The fourth season of Teen Wolf is currently airing Monday’s at 10 PM on MTV. -Kevin
Dominion: “Godspeed” – Thursday, June 26 at 9 PM
Last week, there were a lot of political undertones to Dominion, and this week there are more. “Godspeed” is mainly focused on the counsel after Giles, I mean fucking David Whele, allows an Eight Ball into the city of Vega; everyone – and by everyone I mean some of the people we know and a lot of people who are just talking heads – is unhappy with the way things turned out, but there’s also a dissent over whether Whele was just trying to show Vega that they are never safe from angels, especially with a few in their midst.
“Godspeed” is paced a whole lot better than Dominion‘s pilot episode, and this time it’s able to effectively juggle a couple of different concepts along with the characterization of its main protagonists. We’re jumping right into a Chosen One arc thanks to Lannen’s new tattoos, and immediately there’s an angel attack to try to get rid of him. How Vega is so populated with guards yet allows an angel into its territory is somewhat confusing, but “Godspeed” would be pretty action-less without this event so, hey, whatever.

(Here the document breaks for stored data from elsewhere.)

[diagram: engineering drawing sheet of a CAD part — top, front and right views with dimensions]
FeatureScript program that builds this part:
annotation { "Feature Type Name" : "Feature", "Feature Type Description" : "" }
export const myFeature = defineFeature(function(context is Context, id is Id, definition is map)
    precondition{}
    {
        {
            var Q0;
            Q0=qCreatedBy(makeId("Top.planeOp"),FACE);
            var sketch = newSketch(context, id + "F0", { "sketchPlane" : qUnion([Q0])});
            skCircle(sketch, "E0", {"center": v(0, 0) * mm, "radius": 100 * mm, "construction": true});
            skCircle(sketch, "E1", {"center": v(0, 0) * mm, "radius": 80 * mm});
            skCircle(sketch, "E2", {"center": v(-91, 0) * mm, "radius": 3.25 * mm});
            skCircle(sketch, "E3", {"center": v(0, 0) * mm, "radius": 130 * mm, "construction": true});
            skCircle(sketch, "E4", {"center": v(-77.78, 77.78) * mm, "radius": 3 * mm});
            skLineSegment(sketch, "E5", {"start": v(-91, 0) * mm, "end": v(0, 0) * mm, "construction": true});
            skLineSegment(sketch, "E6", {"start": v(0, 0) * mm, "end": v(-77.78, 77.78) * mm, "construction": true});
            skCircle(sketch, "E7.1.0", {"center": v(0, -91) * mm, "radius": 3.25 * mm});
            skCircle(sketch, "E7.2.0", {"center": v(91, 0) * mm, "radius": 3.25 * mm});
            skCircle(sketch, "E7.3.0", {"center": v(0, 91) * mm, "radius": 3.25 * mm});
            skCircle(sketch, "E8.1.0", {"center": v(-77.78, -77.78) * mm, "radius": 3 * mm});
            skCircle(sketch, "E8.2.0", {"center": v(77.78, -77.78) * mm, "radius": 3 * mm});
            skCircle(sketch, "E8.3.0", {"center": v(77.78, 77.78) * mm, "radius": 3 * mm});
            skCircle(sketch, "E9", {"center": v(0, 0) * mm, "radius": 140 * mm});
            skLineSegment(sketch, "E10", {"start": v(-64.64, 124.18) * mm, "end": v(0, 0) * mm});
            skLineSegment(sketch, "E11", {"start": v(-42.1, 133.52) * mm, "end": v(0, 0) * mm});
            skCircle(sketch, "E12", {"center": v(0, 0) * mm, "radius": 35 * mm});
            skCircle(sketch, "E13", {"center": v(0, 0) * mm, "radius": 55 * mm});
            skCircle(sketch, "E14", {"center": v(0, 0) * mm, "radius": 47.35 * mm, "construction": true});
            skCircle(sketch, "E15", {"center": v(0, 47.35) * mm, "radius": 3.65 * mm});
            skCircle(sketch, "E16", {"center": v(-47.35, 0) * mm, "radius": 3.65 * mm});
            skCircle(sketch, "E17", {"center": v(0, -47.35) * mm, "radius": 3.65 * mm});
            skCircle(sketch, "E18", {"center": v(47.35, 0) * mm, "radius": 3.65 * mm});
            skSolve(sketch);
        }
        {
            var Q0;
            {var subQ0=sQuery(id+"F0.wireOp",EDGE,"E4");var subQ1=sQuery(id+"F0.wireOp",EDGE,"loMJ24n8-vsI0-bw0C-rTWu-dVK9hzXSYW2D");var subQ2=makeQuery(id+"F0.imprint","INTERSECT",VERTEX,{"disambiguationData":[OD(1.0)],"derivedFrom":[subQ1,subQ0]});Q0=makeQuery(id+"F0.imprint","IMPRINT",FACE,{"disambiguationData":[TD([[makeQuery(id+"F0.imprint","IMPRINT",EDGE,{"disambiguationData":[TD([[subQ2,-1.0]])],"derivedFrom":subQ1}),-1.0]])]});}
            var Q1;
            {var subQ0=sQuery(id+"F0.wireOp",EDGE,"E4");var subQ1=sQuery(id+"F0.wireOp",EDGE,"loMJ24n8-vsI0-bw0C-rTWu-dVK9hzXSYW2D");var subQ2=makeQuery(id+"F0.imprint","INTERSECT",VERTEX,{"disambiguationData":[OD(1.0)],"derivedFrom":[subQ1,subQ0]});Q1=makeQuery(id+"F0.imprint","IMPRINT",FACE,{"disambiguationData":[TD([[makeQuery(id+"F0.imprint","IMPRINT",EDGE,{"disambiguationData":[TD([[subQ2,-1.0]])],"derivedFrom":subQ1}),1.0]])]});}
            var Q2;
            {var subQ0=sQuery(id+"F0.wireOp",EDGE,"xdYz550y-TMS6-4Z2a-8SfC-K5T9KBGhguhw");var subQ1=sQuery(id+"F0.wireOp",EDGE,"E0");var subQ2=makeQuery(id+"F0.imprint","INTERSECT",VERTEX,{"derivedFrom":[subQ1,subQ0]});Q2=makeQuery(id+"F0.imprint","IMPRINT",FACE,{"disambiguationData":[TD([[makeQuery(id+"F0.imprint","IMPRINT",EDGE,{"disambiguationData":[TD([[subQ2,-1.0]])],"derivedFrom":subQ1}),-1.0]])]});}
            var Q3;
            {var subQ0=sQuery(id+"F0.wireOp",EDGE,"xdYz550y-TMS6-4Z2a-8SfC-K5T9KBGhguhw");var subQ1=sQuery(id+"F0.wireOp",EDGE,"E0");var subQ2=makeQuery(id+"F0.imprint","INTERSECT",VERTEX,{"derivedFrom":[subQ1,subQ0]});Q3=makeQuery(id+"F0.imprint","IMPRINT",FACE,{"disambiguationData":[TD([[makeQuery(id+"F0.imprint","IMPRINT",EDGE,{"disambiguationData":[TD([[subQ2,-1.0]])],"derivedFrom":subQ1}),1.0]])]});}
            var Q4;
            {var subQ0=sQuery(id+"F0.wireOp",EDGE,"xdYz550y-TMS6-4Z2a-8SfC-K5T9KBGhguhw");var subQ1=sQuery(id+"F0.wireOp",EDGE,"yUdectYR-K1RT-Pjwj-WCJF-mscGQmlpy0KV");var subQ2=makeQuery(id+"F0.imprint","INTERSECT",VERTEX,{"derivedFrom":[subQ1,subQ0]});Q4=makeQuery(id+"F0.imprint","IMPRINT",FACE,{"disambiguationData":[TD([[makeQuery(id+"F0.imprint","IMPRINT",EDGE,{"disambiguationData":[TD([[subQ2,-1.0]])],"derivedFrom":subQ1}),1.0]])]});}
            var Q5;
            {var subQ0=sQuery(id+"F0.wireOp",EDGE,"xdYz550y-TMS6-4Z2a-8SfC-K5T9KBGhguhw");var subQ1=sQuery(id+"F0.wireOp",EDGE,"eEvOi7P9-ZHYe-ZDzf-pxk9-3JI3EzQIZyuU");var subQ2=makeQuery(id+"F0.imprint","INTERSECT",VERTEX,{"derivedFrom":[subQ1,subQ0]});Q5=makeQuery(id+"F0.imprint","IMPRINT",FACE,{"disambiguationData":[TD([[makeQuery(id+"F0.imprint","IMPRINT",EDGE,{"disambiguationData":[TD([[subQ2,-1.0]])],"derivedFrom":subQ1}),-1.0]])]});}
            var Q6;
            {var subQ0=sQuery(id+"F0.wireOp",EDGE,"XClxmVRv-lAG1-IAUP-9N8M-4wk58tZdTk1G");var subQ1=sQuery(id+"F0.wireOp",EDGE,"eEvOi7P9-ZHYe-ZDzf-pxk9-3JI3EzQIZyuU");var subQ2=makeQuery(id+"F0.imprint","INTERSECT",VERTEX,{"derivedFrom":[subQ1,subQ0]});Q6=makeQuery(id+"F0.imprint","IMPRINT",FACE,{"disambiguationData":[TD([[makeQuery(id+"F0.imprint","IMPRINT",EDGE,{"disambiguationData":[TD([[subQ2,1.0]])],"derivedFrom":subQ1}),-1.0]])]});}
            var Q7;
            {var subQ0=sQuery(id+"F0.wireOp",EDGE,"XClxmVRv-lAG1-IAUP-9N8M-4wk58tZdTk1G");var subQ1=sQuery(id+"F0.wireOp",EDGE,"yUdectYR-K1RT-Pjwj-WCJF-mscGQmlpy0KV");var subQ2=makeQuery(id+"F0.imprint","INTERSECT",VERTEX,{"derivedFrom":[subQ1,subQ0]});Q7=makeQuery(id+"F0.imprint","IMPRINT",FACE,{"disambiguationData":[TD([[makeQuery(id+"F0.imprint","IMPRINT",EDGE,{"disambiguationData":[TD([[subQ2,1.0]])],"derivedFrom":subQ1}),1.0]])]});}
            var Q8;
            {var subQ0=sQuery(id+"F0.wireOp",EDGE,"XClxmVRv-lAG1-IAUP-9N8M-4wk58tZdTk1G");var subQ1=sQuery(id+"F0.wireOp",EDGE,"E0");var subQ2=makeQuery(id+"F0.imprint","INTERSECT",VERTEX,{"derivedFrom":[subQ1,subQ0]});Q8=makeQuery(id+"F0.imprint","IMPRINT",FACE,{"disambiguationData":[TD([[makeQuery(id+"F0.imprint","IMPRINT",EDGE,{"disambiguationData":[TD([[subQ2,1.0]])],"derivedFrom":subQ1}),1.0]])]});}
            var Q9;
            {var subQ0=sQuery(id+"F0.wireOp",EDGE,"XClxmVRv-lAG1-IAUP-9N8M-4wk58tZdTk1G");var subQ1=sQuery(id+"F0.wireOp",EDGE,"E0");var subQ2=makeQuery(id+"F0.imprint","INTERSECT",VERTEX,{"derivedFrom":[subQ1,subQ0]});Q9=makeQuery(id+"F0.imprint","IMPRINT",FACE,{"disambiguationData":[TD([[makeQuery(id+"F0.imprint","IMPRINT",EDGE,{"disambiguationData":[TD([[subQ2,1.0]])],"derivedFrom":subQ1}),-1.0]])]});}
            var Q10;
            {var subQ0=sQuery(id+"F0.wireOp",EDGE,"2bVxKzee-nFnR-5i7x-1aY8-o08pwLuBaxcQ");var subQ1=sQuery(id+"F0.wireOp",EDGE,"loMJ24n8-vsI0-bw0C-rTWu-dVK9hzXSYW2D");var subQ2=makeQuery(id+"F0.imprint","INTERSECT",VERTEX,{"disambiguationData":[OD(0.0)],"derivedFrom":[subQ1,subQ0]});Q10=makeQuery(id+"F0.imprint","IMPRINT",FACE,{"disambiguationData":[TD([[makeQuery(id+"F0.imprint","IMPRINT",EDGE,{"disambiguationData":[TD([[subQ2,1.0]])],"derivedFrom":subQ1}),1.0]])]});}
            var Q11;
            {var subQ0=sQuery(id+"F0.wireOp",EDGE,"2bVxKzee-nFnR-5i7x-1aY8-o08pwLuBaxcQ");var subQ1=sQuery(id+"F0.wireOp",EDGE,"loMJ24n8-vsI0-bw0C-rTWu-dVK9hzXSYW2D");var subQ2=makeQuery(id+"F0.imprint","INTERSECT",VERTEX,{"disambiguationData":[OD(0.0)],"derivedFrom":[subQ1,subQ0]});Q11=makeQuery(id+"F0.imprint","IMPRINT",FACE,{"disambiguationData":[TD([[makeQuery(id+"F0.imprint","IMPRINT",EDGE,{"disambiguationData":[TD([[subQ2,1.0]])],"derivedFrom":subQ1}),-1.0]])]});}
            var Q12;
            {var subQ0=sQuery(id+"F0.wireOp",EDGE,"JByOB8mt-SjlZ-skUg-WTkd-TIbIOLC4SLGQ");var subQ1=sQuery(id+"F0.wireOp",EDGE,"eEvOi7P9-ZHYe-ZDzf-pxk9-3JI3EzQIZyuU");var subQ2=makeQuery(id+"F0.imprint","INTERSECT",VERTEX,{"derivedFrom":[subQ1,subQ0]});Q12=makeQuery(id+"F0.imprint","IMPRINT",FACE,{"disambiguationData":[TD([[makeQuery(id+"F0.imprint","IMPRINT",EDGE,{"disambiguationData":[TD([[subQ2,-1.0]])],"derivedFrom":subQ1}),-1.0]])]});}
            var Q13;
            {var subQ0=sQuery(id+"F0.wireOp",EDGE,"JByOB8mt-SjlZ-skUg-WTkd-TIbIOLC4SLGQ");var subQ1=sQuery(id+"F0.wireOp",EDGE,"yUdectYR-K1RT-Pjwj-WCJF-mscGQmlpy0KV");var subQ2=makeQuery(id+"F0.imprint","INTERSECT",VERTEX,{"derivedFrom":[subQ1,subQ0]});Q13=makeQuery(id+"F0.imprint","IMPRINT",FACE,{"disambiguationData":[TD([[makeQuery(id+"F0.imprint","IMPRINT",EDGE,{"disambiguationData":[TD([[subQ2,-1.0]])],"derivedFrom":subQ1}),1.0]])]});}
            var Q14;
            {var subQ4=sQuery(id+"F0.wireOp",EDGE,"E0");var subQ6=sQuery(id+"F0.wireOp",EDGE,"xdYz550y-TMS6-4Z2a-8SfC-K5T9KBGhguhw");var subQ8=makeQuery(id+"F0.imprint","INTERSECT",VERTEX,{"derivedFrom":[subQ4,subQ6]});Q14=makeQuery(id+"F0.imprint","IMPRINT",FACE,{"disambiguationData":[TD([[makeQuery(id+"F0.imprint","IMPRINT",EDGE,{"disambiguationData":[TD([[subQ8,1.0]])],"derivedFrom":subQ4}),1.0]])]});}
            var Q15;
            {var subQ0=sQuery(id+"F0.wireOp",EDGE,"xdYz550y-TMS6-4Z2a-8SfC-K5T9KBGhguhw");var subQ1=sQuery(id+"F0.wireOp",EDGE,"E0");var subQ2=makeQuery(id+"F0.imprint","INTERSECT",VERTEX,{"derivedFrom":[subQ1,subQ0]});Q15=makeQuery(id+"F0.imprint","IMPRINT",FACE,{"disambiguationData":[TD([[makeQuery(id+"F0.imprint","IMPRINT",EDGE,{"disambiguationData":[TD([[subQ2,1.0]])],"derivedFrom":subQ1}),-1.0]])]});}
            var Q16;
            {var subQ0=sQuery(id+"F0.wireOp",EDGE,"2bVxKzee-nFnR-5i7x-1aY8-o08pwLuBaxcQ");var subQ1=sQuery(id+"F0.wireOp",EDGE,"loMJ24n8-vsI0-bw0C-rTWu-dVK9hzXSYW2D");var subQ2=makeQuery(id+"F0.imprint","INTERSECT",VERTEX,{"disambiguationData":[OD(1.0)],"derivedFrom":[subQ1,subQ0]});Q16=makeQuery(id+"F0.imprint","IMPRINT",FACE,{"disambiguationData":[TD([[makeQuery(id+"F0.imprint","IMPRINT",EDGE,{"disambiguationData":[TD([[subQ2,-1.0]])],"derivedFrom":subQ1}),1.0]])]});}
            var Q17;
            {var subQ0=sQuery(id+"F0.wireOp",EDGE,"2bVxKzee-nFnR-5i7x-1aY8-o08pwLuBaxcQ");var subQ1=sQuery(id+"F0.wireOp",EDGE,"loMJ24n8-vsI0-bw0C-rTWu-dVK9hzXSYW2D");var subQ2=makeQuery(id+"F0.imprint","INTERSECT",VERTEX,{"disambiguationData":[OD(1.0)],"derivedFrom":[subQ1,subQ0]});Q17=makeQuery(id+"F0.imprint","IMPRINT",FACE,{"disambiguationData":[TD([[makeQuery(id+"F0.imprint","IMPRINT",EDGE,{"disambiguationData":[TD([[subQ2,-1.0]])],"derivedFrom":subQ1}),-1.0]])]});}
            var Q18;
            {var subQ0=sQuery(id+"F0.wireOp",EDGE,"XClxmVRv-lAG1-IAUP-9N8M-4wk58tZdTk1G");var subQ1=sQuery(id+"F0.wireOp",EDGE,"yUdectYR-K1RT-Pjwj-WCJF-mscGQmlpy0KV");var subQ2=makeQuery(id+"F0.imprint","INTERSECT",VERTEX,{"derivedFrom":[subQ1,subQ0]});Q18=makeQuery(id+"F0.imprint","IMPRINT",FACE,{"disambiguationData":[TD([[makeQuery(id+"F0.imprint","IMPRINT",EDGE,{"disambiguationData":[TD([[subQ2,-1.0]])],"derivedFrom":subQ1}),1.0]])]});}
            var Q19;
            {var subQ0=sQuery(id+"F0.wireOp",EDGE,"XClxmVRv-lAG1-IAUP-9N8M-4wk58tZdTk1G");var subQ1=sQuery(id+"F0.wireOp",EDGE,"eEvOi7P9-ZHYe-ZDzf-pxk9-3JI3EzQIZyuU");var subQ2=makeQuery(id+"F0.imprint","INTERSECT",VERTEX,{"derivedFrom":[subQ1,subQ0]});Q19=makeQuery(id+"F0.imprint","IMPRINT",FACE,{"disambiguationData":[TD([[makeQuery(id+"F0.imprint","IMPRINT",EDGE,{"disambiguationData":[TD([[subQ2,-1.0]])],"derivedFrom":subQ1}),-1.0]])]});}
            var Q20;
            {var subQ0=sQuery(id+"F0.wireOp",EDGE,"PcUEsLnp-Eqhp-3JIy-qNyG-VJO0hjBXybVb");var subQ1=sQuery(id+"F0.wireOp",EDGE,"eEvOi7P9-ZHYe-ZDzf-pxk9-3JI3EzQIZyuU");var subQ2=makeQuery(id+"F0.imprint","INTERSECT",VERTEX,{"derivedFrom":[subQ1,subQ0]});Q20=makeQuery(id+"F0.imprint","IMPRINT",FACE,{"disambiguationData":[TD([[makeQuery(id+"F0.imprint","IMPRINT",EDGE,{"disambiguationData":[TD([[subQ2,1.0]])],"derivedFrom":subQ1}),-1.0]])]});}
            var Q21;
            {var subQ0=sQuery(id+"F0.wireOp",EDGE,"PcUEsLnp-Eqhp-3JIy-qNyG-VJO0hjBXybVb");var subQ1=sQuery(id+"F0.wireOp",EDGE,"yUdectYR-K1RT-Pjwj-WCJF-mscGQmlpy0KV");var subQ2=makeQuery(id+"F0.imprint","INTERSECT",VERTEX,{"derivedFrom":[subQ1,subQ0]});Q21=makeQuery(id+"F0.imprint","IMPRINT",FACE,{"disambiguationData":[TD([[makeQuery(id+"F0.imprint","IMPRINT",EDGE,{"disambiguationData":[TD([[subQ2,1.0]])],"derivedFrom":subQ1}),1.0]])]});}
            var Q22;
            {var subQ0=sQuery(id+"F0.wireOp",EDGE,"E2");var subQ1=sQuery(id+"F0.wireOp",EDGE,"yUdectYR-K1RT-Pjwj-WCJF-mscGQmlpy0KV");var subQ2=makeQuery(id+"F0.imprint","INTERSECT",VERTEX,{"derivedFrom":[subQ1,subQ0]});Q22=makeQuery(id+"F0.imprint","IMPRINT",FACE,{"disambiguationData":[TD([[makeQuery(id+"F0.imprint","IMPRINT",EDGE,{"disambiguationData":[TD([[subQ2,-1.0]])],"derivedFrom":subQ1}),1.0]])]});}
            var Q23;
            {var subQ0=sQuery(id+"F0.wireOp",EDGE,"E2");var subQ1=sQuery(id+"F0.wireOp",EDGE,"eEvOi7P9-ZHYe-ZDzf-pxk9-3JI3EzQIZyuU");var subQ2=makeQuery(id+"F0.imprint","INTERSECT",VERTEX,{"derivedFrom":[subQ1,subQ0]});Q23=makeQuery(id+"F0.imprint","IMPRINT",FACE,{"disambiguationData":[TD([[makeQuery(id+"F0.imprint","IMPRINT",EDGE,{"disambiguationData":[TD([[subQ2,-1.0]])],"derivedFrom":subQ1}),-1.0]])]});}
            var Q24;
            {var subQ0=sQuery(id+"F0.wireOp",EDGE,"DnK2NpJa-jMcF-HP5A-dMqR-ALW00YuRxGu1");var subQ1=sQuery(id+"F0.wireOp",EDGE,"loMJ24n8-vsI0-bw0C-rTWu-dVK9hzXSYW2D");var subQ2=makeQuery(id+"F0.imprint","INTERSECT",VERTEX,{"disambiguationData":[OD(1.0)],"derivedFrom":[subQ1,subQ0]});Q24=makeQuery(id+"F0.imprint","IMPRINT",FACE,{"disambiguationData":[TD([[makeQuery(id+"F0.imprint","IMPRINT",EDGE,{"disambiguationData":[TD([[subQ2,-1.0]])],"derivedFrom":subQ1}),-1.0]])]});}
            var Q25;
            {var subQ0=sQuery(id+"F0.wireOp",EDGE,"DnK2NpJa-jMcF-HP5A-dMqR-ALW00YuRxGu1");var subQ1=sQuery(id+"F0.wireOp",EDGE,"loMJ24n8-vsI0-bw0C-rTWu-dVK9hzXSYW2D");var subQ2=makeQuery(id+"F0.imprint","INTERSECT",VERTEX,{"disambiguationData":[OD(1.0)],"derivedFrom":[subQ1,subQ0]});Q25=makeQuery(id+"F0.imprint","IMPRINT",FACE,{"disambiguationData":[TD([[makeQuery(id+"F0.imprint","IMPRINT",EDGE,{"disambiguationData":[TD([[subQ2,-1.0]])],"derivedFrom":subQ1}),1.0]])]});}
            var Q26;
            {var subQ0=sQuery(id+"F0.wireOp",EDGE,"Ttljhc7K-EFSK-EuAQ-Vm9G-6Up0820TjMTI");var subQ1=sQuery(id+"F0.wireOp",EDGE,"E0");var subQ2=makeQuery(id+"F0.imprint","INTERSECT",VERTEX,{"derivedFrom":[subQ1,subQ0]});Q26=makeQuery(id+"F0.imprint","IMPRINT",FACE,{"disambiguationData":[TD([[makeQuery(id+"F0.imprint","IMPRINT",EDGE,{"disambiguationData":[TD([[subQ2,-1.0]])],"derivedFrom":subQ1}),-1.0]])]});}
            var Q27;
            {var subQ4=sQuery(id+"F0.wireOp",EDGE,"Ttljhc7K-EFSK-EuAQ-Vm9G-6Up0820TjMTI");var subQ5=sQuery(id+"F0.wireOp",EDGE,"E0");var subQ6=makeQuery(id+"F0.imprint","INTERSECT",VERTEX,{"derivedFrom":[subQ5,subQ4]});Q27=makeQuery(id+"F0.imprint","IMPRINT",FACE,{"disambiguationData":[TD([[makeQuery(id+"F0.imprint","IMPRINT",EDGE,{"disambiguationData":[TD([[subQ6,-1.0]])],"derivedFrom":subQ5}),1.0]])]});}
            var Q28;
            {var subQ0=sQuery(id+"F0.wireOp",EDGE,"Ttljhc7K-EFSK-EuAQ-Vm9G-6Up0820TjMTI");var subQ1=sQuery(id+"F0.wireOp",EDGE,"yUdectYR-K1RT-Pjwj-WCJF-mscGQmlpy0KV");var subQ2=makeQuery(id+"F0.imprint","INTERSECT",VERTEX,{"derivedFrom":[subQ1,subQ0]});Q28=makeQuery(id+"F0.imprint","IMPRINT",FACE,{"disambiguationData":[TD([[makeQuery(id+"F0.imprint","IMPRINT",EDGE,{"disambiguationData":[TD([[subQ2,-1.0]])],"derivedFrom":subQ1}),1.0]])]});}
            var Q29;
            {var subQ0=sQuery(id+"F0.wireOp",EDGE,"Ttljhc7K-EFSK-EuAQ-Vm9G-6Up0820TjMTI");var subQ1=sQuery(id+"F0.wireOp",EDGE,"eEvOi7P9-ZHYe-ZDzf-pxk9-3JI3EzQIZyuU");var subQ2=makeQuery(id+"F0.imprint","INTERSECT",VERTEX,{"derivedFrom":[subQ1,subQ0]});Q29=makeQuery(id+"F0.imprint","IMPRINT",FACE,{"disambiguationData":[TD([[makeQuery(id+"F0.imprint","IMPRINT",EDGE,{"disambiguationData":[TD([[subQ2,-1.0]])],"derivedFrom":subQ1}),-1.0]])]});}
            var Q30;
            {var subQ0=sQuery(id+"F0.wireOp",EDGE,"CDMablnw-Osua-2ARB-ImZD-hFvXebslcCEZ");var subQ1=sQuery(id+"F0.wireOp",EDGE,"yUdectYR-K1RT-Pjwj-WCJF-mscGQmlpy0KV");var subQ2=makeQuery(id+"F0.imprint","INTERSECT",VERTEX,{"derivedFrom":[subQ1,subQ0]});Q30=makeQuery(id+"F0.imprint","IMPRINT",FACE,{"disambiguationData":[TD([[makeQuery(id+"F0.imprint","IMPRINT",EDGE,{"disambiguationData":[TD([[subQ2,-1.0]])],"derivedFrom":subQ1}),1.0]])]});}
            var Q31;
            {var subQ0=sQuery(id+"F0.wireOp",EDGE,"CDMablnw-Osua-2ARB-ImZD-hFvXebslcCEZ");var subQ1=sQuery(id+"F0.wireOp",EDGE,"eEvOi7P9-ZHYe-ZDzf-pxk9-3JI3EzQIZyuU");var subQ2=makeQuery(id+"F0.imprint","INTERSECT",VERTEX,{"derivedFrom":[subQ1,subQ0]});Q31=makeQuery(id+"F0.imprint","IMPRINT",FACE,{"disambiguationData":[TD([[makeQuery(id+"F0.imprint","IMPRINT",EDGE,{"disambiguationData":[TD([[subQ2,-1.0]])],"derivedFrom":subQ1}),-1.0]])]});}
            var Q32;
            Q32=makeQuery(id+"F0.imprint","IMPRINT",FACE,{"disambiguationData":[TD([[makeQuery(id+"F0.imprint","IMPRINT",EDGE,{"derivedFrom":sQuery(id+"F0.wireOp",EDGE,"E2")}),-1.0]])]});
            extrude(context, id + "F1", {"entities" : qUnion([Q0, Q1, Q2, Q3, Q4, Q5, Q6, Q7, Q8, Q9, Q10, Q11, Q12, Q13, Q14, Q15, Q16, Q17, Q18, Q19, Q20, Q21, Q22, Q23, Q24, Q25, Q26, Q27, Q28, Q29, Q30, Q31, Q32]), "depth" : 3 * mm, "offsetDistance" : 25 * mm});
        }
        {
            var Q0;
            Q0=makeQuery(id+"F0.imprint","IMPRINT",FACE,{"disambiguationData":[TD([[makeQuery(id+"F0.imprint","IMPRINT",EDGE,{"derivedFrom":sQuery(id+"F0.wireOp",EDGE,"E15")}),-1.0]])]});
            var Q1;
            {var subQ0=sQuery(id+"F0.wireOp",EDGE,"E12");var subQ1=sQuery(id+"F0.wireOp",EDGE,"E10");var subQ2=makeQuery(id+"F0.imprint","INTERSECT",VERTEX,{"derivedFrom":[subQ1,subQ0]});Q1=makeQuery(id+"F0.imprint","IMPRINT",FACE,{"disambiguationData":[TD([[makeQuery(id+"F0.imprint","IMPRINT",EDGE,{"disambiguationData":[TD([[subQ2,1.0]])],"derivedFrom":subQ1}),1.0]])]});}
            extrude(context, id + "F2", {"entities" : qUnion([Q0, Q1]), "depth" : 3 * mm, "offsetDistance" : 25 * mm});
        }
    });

There’s quite a bit of time spent with Lannen and Claire Riesen this week (some time spent on Roxanne McKee’s butt, too!). Claire apparently did not know that she was slated to be wedded to William Whele, but she tells her father in no uncertain terms that that shit just ain’t gonna fly. She loves Lannen, dammit, and she doesn’t care if he’s a bulls-eye for angels – she’ll stick with him!
In other events, Michael and Gabriel meet up to have a little chat about Chosen Ones, and Whele keeps the mysterious Arika detained with her girls until she uses them to rise up against him. This subplot is still the most confusing and tedious, as everything spoken about Helena and New Delphi is veiled in secrecy; we haven’t seen those places, and we barely know how Vega runs, so the show’s emphasis on another community only solidifies the fact that Dominion should spend some time figuring out Vega’s inner workings.
Still, “Godspeed” is much better at organizing its ideas than the pilot, perhaps because it doesn’t have to cram as much world-building into an hour. It’s still not as effective as it could be, and the angels are only a secondary thought in comparison to the political strife going on in Vega, but there’s a chance that Dominion could be more; or, at least, better than Legion.